* About this task
With pictures excluded, copy word for word the lines in the data below from the line containing "Hybride omvormers 3 fasen" through the line containing "Camat Malunda, Kabupaten Majene tersebut".

--------------------------------

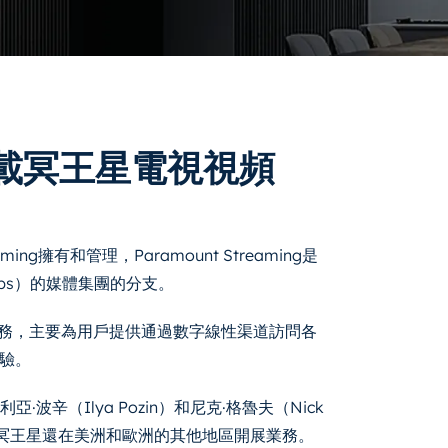
載冥王星電視視頻
aming擁有和管理，Paramount Streaming是
omcbs）的媒體集團的分支。
服務，主要為用戶提供通過數字線性渠道訪問各
驗。
亞·波辛（Ilya Pozin）和尼克·格魯夫（Nick
。冥王星還在美洲和歐洲的其他地區開展業務。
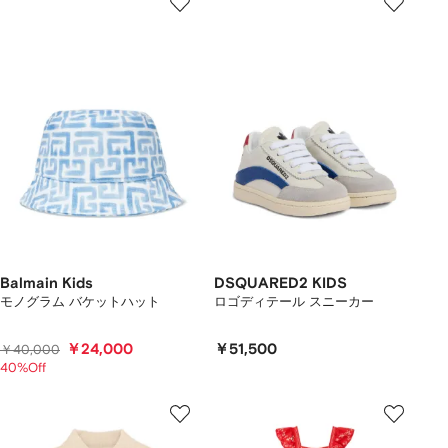
Balmain Kids
DSQUARED2 KIDS
モノグラム バケットハット
ロゴディテール スニーカー
￥24,000
￥51,500
￥40,000
40%Off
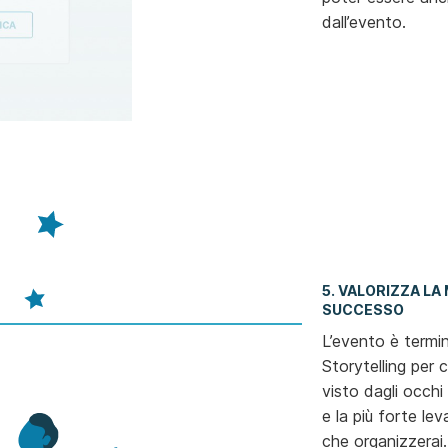
dall’evento.
5. VALORIZZA LA
SUCCESSO
L’evento è termi
Storytelling per 
visto dagli occhi d
e la più forte le
che organizzerai.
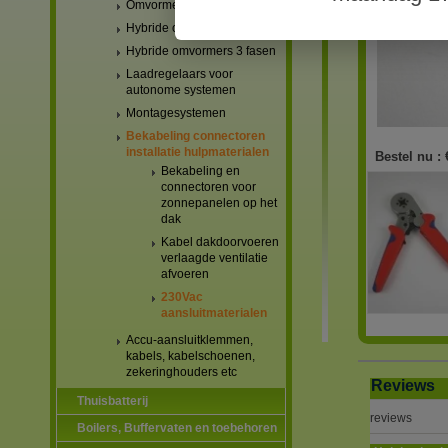
Omvormers netgekoppeld
Hybride omvormers 1 fase
Hybride omvormers 3 fasen
Laadregelaars voor
autonome systemen
Montagesystemen
Bekabeling connectoren
installatie hulpmaterialen
Bestel nu :
Bekabeling en
connectoren voor
zonnepanelen op het
dak
Kabel dakdoorvoeren
verlaagde ventilatie
afvoeren
230Vac
aansluitmaterialen
Accu-aansluitklemmen,
kabels, kabelschoenen,
zekeringhouders etc
Reviews
Thuisbatterij
reviews
Boilers, Buffervaten en toebehoren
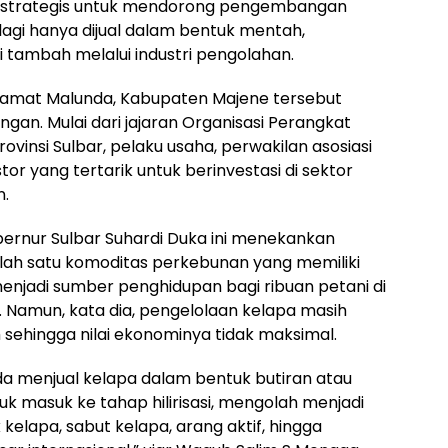
kah strategis untuk mendorong pengembangan
lagi hanya dijual dalam bentuk mentah,
tambah melalui industri pengolahan.
Camat Malunda, Kabupaten Majene tersebut
gan. Mulai dari jajaran Organisasi Perangkat
vinsi Sulbar, pelaku usaha, perwakilan asosiasi
tor yang tertarik untuk berinvestasi di sektor
n.
rnur Sulbar Suhardi Duka ini menekankan
ah satu komoditas perkebunan yang memiliki
menjadi sumber penghidupan bagi ribuan petani di
. Namun, kata dia, pengelolaan kelapa masih
sehingga nilai ekonominya tidak maksimal.
ada menjual kelapa dalam bentuk butiran atau
uk masuk ke tahap hilirisasi, mengolah menjadi
 kelapa, sabut kelapa, arang aktif, hingga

--------------------------------

* Task solution
Hybride omvormers 3 fasen
Laadregelaars voor
autonome systemen
Montagesystemen
Bekabeling connectoren
installatie hulpmaterialen
Bestel nu :
Bekabeling en
connectoren voor
zonnepanelen op het
dak
Kabel dakdoorvoeren
verlaagde ventilatie
afvoeren
230Vac
aansluitmaterialen
Accu-aansluitklemmen,
kabels, kabelschoenen,
zekeringhouders etc
Reviews
Thuisbatterij
reviews
Boilers, Buffervaten en toebehoren
kah strategis untuk mendorong pengembangan
lagi hanya dijual dalam bentuk mentah,
tambah melalui industri pengolahan.
Camat Malunda, Kabupaten Majene tersebut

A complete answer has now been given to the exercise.